▸ **Exercise instructions**
Which lines in the records below hold the word "graph"? Copy each of them.

** The records follows **

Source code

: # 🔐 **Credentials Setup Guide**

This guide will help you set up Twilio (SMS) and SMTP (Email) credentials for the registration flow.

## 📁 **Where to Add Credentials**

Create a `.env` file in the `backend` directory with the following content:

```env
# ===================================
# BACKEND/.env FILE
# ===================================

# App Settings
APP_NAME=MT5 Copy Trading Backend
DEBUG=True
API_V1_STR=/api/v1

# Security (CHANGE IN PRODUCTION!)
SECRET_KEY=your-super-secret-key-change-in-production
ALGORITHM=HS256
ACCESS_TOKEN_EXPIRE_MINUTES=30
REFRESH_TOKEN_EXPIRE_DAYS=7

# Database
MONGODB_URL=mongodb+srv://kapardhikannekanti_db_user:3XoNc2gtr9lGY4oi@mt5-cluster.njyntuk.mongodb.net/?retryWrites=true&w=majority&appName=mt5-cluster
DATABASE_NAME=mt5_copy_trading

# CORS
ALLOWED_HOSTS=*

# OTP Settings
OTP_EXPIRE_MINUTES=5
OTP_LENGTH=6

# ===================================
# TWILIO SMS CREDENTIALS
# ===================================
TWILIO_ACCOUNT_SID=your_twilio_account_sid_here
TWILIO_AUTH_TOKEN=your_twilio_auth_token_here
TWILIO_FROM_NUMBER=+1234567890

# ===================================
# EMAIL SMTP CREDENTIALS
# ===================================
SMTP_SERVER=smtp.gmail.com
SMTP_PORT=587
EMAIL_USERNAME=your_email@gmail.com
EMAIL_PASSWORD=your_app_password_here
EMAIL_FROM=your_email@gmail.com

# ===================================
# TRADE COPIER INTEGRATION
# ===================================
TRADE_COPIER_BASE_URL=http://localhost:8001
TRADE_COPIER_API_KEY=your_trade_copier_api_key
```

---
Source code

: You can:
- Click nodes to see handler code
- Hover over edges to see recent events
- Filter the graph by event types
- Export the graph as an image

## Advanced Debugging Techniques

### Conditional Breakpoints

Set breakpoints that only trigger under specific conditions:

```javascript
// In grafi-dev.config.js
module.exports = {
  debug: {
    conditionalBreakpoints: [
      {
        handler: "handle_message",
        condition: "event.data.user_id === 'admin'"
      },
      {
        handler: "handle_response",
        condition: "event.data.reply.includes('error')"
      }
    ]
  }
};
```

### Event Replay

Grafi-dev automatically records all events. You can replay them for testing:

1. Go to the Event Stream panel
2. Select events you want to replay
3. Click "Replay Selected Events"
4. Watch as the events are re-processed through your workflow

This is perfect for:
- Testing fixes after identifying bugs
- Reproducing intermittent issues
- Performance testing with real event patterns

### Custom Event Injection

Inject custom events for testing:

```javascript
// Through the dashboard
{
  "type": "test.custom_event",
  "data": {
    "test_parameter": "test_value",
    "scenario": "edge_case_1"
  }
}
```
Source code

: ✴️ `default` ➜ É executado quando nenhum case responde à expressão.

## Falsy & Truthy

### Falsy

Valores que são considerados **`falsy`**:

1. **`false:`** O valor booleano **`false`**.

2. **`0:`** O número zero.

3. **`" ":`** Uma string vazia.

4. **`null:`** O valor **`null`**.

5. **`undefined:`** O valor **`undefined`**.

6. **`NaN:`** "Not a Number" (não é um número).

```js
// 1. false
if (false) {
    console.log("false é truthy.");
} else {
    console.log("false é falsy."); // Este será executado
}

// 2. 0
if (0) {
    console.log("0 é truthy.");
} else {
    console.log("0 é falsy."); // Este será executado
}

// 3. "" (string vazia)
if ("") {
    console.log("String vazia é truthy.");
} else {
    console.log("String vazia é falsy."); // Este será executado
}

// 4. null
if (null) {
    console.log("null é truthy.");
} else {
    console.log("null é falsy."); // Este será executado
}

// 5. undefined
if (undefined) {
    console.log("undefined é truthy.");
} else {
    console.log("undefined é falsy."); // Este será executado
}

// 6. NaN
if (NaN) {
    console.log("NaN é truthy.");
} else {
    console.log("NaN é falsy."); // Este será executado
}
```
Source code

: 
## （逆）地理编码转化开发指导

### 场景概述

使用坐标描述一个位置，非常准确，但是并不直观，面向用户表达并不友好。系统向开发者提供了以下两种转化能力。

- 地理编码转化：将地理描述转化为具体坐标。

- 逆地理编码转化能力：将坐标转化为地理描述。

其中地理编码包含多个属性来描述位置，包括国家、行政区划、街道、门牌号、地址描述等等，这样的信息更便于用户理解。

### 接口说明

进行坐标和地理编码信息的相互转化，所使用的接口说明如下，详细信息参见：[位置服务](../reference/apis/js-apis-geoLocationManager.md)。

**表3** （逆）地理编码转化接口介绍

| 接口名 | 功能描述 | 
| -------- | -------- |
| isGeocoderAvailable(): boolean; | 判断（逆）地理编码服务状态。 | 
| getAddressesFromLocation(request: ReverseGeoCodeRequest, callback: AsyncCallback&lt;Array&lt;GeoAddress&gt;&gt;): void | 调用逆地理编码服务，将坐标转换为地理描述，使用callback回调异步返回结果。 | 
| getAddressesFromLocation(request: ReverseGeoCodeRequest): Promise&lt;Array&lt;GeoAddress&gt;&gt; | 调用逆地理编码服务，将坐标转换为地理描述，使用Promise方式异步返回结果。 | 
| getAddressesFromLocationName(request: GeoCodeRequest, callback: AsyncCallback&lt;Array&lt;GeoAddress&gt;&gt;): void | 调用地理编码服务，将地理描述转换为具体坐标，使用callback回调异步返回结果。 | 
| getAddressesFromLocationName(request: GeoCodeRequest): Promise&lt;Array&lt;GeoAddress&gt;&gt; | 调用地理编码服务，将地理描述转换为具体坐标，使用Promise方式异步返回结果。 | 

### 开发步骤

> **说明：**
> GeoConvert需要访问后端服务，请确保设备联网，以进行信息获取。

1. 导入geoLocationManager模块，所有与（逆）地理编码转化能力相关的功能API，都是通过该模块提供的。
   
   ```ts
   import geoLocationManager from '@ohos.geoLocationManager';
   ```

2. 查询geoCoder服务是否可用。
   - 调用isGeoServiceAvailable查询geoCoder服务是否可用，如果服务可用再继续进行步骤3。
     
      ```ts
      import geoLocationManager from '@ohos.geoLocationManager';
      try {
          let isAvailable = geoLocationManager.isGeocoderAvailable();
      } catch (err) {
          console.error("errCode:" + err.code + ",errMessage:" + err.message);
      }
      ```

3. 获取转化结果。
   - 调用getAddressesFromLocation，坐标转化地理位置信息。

** End of The records **

▸ **Exercise result**
- Filter the graph by event types
- Export the graph as an image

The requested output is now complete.